What this task involves:
Exactly repeat the full listing that follows.

Records supplied:
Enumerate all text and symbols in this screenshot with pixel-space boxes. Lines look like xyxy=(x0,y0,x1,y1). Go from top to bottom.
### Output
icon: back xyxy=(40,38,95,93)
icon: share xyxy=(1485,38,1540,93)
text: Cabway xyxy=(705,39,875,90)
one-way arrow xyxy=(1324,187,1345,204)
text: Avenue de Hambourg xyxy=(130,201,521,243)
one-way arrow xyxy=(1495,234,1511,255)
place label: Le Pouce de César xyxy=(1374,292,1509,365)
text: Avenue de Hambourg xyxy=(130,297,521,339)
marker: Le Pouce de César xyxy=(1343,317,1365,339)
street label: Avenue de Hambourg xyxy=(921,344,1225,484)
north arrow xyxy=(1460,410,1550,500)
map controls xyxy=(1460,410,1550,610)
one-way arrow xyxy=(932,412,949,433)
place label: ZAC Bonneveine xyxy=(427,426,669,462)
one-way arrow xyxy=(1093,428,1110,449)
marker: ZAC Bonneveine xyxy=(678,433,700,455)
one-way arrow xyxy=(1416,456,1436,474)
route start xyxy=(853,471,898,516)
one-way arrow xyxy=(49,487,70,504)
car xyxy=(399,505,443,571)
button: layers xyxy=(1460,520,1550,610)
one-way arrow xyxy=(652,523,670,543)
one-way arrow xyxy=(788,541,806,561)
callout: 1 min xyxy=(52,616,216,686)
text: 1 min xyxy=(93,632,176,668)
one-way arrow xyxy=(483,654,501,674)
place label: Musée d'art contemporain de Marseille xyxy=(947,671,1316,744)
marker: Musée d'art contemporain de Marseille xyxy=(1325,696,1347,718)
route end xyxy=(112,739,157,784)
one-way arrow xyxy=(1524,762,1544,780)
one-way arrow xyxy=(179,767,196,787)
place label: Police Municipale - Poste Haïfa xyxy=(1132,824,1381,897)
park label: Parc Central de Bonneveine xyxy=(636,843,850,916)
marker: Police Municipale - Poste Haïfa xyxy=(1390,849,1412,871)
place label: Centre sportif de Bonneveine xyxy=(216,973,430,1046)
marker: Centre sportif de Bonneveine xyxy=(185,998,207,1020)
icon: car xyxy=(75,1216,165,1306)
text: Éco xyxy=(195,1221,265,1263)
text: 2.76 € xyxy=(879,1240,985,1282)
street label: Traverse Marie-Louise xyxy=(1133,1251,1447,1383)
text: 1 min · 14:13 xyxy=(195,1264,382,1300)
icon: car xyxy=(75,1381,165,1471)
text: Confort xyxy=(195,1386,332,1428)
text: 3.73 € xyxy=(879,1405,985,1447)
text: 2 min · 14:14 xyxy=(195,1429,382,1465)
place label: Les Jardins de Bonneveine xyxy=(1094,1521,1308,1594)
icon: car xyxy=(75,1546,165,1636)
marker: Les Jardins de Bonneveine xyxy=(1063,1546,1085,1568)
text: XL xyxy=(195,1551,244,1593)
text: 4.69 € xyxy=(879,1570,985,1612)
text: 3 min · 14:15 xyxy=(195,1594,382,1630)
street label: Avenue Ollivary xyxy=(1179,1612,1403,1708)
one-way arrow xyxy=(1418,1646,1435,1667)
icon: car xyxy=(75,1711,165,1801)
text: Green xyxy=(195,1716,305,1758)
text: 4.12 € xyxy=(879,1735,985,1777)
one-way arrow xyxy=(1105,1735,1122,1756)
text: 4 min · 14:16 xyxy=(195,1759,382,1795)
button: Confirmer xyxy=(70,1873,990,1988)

Exercise result:
Enumerate all text and symbols in this screenshot with pixel-space boxes. Lines look like xyxy=(x0,y0,x1,y1). Go from top to bottom.
### Output
icon: back xyxy=(40,38,95,93)
icon: share xyxy=(1485,38,1540,93)
text: Cabway xyxy=(705,39,875,90)
one-way arrow xyxy=(1324,187,1345,204)
text: Avenue de Hambourg xyxy=(130,201,521,243)
one-way arrow xyxy=(1495,234,1511,255)
place label: Le Pouce de César xyxy=(1374,292,1509,365)
text: Avenue de Hambourg xyxy=(130,297,521,339)
marker: Le Pouce de César xyxy=(1343,317,1365,339)
street label: Avenue de Hambourg xyxy=(921,344,1225,484)
north arrow xyxy=(1460,410,1550,500)
map controls xyxy=(1460,410,1550,610)
one-way arrow xyxy=(932,412,949,433)
place label: ZAC Bonneveine xyxy=(427,426,669,462)
one-way arrow xyxy=(1093,428,1110,449)
marker: ZAC Bonneveine xyxy=(678,433,700,455)
one-way arrow xyxy=(1416,456,1436,474)
route start xyxy=(853,471,898,516)
one-way arrow xyxy=(49,487,70,504)
car xyxy=(399,505,443,571)
button: layers xyxy=(1460,520,1550,610)
one-way arrow xyxy=(652,523,670,543)
one-way arrow xyxy=(788,541,806,561)
callout: 1 min xyxy=(52,616,216,686)
text: 1 min xyxy=(93,632,176,668)
one-way arrow xyxy=(483,654,501,674)
place label: Musée d'art contemporain de Marseille xyxy=(947,671,1316,744)
marker: Musée d'art contemporain de Marseille xyxy=(1325,696,1347,718)
route end xyxy=(112,739,157,784)
one-way arrow xyxy=(1524,762,1544,780)
one-way arrow xyxy=(179,767,196,787)
place label: Police Municipale - Poste Haïfa xyxy=(1132,824,1381,897)
park label: Parc Central de Bonneveine xyxy=(636,843,850,916)
marker: Police Municipale - Poste Haïfa xyxy=(1390,849,1412,871)
place label: Centre sportif de Bonneveine xyxy=(216,973,430,1046)
marker: Centre sportif de Bonneveine xyxy=(185,998,207,1020)
icon: car xyxy=(75,1216,165,1306)
text: Éco xyxy=(195,1221,265,1263)
text: 2.76 € xyxy=(879,1240,985,1282)
street label: Traverse Marie-Louise xyxy=(1133,1251,1447,1383)
text: 1 min · 14:13 xyxy=(195,1264,382,1300)
icon: car xyxy=(75,1381,165,1471)
text: Confort xyxy=(195,1386,332,1428)
text: 3.73 € xyxy=(879,1405,985,1447)
text: 2 min · 14:14 xyxy=(195,1429,382,1465)
place label: Les Jardins de Bonneveine xyxy=(1094,1521,1308,1594)
icon: car xyxy=(75,1546,165,1636)
marker: Les Jardins de Bonneveine xyxy=(1063,1546,1085,1568)
text: XL xyxy=(195,1551,244,1593)
text: 4.69 € xyxy=(879,1570,985,1612)
text: 3 min · 14:15 xyxy=(195,1594,382,1630)
street label: Avenue Ollivary xyxy=(1179,1612,1403,1708)
one-way arrow xyxy=(1418,1646,1435,1667)
icon: car xyxy=(75,1711,165,1801)
text: Green xyxy=(195,1716,305,1758)
text: 4.12 € xyxy=(879,1735,985,1777)
one-way arrow xyxy=(1105,1735,1122,1756)
text: 4 min · 14:16 xyxy=(195,1759,382,1795)
button: Confirmer xyxy=(70,1873,990,1988)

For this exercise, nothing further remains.